Recent comments seem to indicate that the city will be looking to the private sector to fund his affordable housing initiatives.

Appearing on NECN this morning, Mayor Marty Walsh discussed a range of issues facing the city, including housing that’s unaffordable to many of its residents. Here’s what Walsh had to say:

“We have a task force now looking; how do we create more workforce and affordable housing in the city of Boston? And we really have to come up with funding mechanisms on how to pay for it. The public can’t pay for it; it’s not taxpayers’ money. We have to come up with other ways to entice people to be able to build these houses: Developers.”

These comments seem to suggest that Mayor Walsh will be looking to developers to contribute more toward building the city’s affordable housing.

Boston’s current policy requires most developers—those building 10 or more units—to choose to do one of three things after they receive approval for a new project: build a number of affordable units onsite, equal to 15 percent of the market rate units; build a number of affordable units offsite (same percentage); or, pay a set amount into the city’s affordable housing fund (currently at $200,000 per unit). This is known as the Boston Inclusionary Development Policy.

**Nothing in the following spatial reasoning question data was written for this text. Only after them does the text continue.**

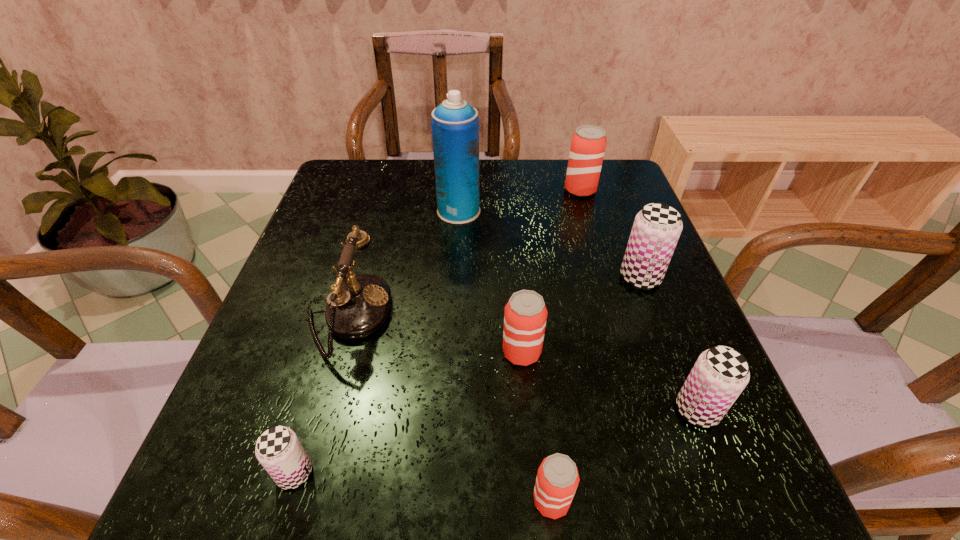
Where is `free space between the fourth nearest beer can and the fourth farthest beer can`? The width and height of the screenshot is (960, 540). free space between the fourth nearest beer can and the fourth farthest beer can is located at coordinates (610, 381).

Locate an element on the screen. Image resolution: width=960 pixels, height=540 pixels. free spot between the fifth nearest beer can and the smallest orange beer can is located at coordinates (596, 389).

Find the location of `object that stands as the third closest to the black telephone`. object that stands as the third closest to the black telephone is located at coordinates [x=525, y=316].

Identify which object is the sixth closest to the leftmost purple beer can. Please provide its 2D coordinates. Your answer should be formatted as a tuple, i.e. [(x, y)], where the tuple contains the x and y coordinates of a point satisfying the conditions above.

[(657, 227)]

Find the location of a particular element. The height and width of the screenshot is (540, 960). the closest beer can to the second farthest orange beer can is located at coordinates (557, 479).

Select which beer can appears as the fifth closest to the telephone. Please provide its 2D coordinates. Your answer should be formatted as a tuple, i.e. [(x, y)], where the tuple contains the x and y coordinates of a point satisfying the conditions above.

[(588, 143)]

Identify which orange beer can is located as the nearest to the telephone. Please provide its 2D coordinates. Your answer should be formatted as a tuple, i.e. [(x, y)], where the tuple contains the x and y coordinates of a point satisfying the conditions above.

[(525, 316)]

Point out which orange beer can is positioned as the nearest to the tallest object. Please provide its 2D coordinates. Your answer should be formatted as a tuple, i.e. [(x, y)], where the tuple contains the x and y coordinates of a point satisfying the conditions above.

[(588, 143)]

This screenshot has width=960, height=540. I want to click on purple beer can that is the second closest to the third farthest beer can, so click(x=657, y=227).

Identify which purple beer can is the third nearest to the telephone. Please provide its 2D coordinates. Your answer should be formatted as a tuple, i.e. [(x, y)], where the tuple contains the x and y coordinates of a point satisfying the conditions above.

[(720, 374)]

Just to be clear: “affordable housing” here does not mean Section 8, subsidized, or public housing. The units built under the city’s policy are typically rented and sold by lottery to middle-class tenants and buyers, who earn between $46,000 – $76,000 a year.

Many developers like paying into the city’s affordable housing fund instead of building onsite or offsite units for several reasons, the most obvious one being they don’t want their market-rate tenants and owners to have to mingle with “poor” people, although, as I point out above, these are people who are solidly in the middle class.

The Boston Redevelopment Authority has collected approximately $113 million during the 13 years this policy has been in place. During a public hearing in April, Department of Neighborhood Development director Sheila Dillon said the BRA currently has a cash and accounts receivable balance in excess of $50 million, meaning almost half of the funds collected have yet to be spent on housing.

But, even if all of the BRA’s funds had been distributed and used for housing, only about 280 units could have been built with that $113 million—it costs around $400,000 to build one unit of housing in downtown Boston. (No, seriously.)

There are rumblings at City Hall (with lots of pressure being applied by neighborhood community activist organizations) to raise the $200,000 per unit cash contribution to a higher amount—with a doubling to $400,000 per unit being the consensus.

Even that would do little to solve the city’s housing problem. Over the past decade, during one of the city’s periods of greatest economic growth, the city added a total of approximately 20,000 housing units overall, an increase of about 8 percent of total housing stock. If half of those units had been built at prices “affordable” to low- and middle-income residents, it’s hard to see how it would have done much of anything to reduce the cost of housing in the city.

There are just two types of money: public money and private money. If Mayor Walsh is saying he won’t be counting on taxpayer revenue to build more affordable housing, then that leaves only one source of funds. But, it doesn’t appear to be realistic to think charging the city’s private developers for the right to build would do much to solve the problem, either.

Is there a pot of gold somewhere that we don’t know about?